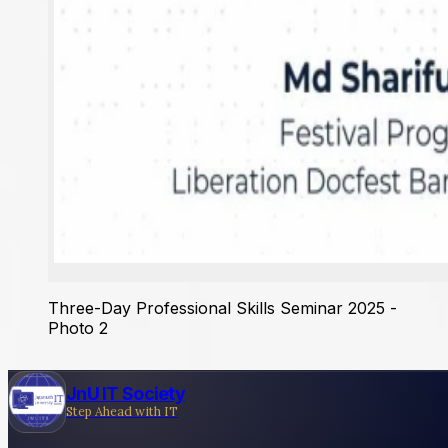
Three-Day Professional Skills Seminar 2025 -
Photo 2
JnU IT Society
Step Ahead with IT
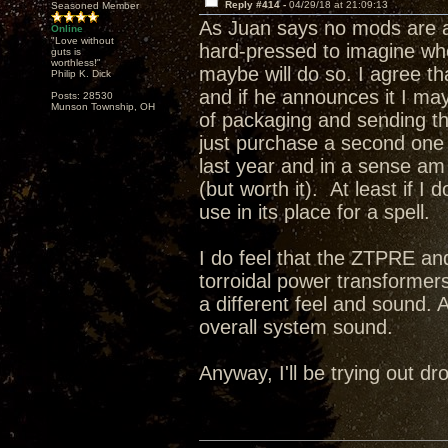
Reply #414 -
04/29/18 at 21:09:13
Seasoned Member
As Juan says no mods are a
Online
"Love without
hard-pressed to imagine wh
guts is
worthless!"
maybe will do so. I agree t
Philip K. Dick
and if he announces it I may 
Posts: 28530
Munson Township, OH
of packaging and sending this
just purchase a second one a
last year and in a sense a
(but worth it). At least if I
use in its place for a spell.
I do feel that the ZTPRE and
torroidal power transformer
a different feel and sound. 
overall system sound.
Anyway, I'll be trying out 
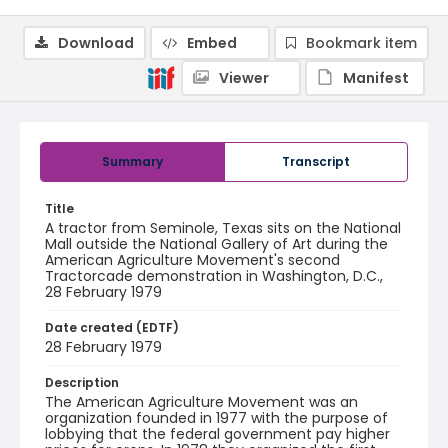
Download
Embed
Bookmark item
Viewer
Manifest
Summary
Transcript
Title
A tractor from Seminole, Texas sits on the National
Mall outside the National Gallery of Art during the
American Agriculture Movement's second
Tractorcade demonstration in Washington, D.C.,
28 February 1979
Date created (EDTF)
28 February 1979
Description
The American Agriculture Movement was an
organization founded in 1977 with the purpose of
lobbying that the federal government pay higher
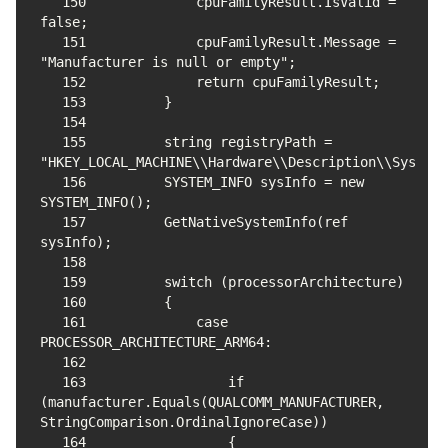
150
            cpuFamilyResult.IsValid = 
151
            cpuFamilyResult.Message = 
152
153
154
155
        string registryPath = 
156
        SYSTEM_INFO sysInfo = new 
157
        GetNativeSystemInfo(ref 
158
159
160
161
            case 
162
163
                if 
(manufacturer.Equals(QUALCOMM_MANUFACTURER, 
164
===============
THE TASK: "second" is the string to look for; please copy every line of the records above where it appears.

OUTPUT:
just purchase a second one a
American Agriculture Movement's second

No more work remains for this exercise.